PC: You come from a fighting family. How much did being around boxing your entire life help you fight on while dealing with the loss of your grandfather and Bos?

WM: One thing that I realize is that when you see me fight, you will see me sport my Cuban flag. The whole Monroe side of my family are what you call Black Cuban. My great grandfather was a Black Cuban; just that culture and being raised in the south and being raised as a black individual, you are already behind the eight ball so to speak. So it almost makes you tougher because you feel you have to strive just to be two steps ahead. I understand what it's like to have to work hard and one thing my grandfather instilled in all of us is hard work and dedication. I know that phrase is pretty cliché in boxing right now, but it's the truth. My grandfather was like Joe Jackson. I couldn't play basketball with the kids on the street. I couldn't hang out late or hang out with my friends. Boxing wasn't something that I just walked into at a recreation center and I was good at it, so I kept doing it. It was part of my childhood and like a holy grail for us to become a world champion. It's been instilled in us. I have been fighting since before I can remember. I got pictures of me with boxing gloves on before I can even walk. So the way my grandparents raised me and instilled that discipline in me and that work ethic and that spiritual grounding in me to where it takes a lot more than what has happened to me to buzz me.

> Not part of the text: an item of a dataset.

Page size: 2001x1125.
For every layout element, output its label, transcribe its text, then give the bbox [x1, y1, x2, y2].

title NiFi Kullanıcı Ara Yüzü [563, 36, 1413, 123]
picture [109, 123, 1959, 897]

PC: Tell us about it, man. February 28th, on ESPN 2 and the main event against Donatas Bondorovas to start off this Boxcino tournament.

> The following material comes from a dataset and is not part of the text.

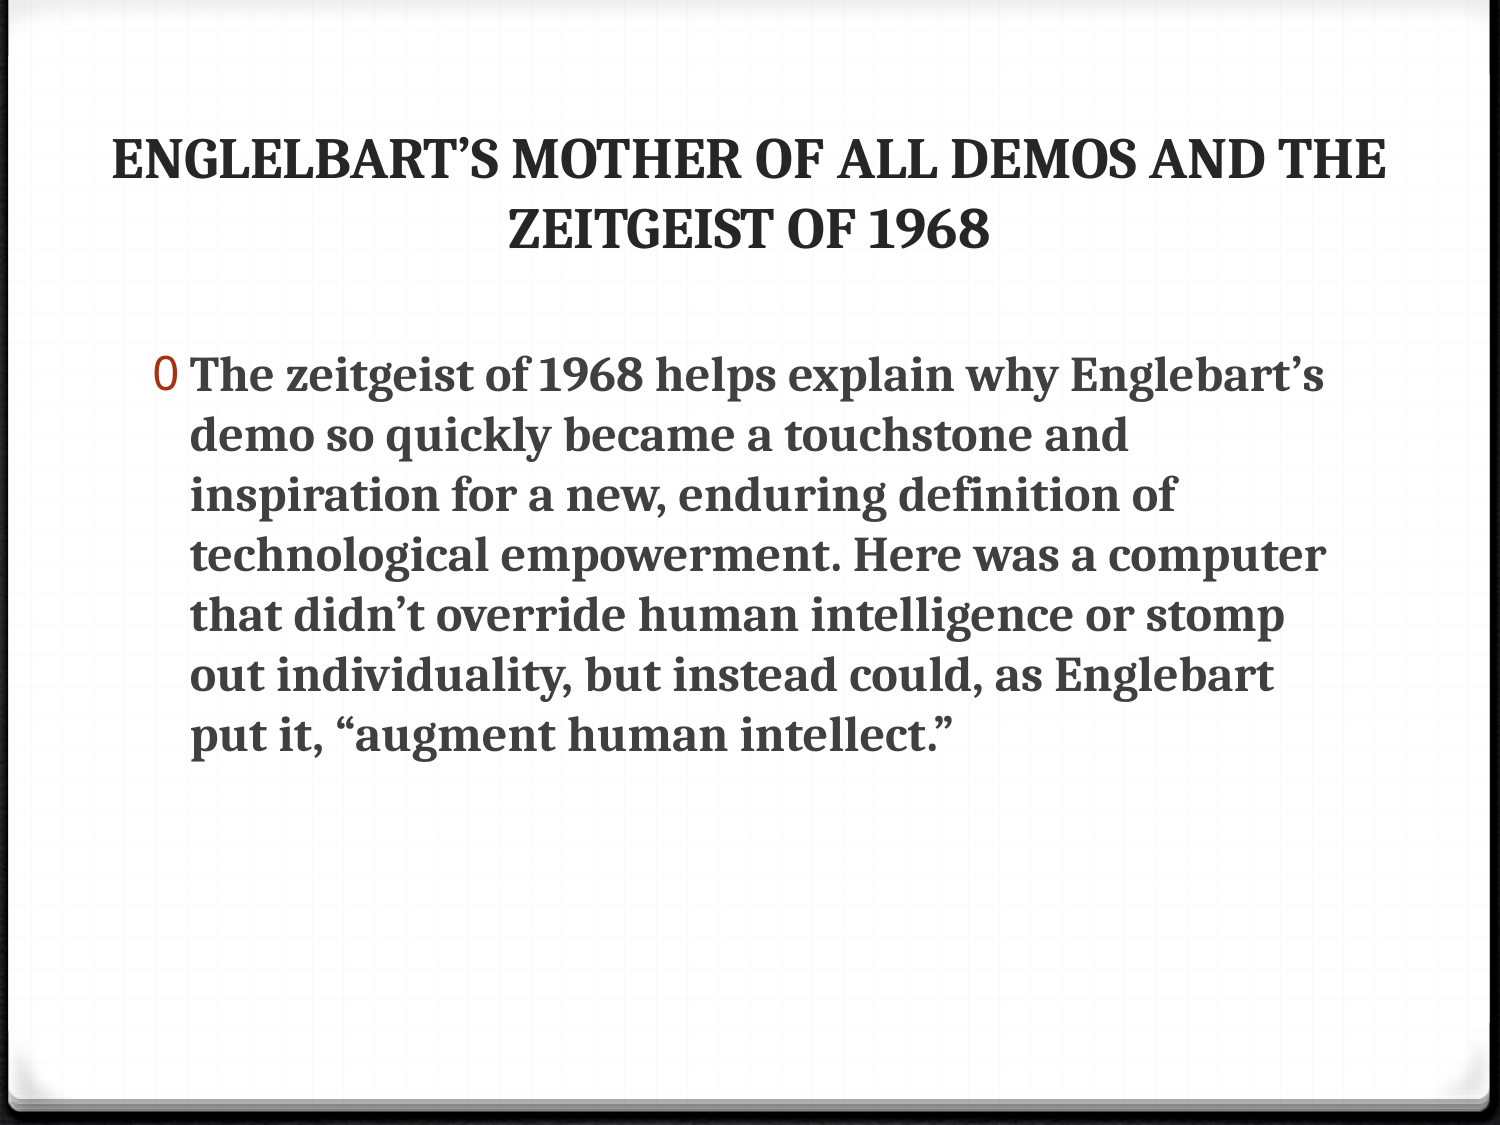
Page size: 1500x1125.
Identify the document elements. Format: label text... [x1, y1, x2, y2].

WM: Yeah, ESPN 2 Friday Night Fights, February 28th to begin the middleweight tournament. You can check out ya boy Willie "El Mongoose" Monroe Jr. That's my alias "El Mongoose". We use the El for my Spanish side and my fighting style is like a mongoose. Make sure you check ya boy out. It's gonna be a fun tournament. You got Brandon Adams, who is 12-0 with 7 knockouts, Daniel Edouard in it, you got Vitalii Kopylenko, Raymond Gatica, Donatas Bondorovas, who I'm fighting, Cerresso Fort and Sena Agbeko, who is Joseph Agbeko's little brother and is 15-0 with 15 knockouts. So this should be an interesting tournament. I don't know about the rest of the guys, but I'm coming in at middleweight. I really believe that you are about to watch a junior middleweight school a bunch of middleweights, so be sure to watch it.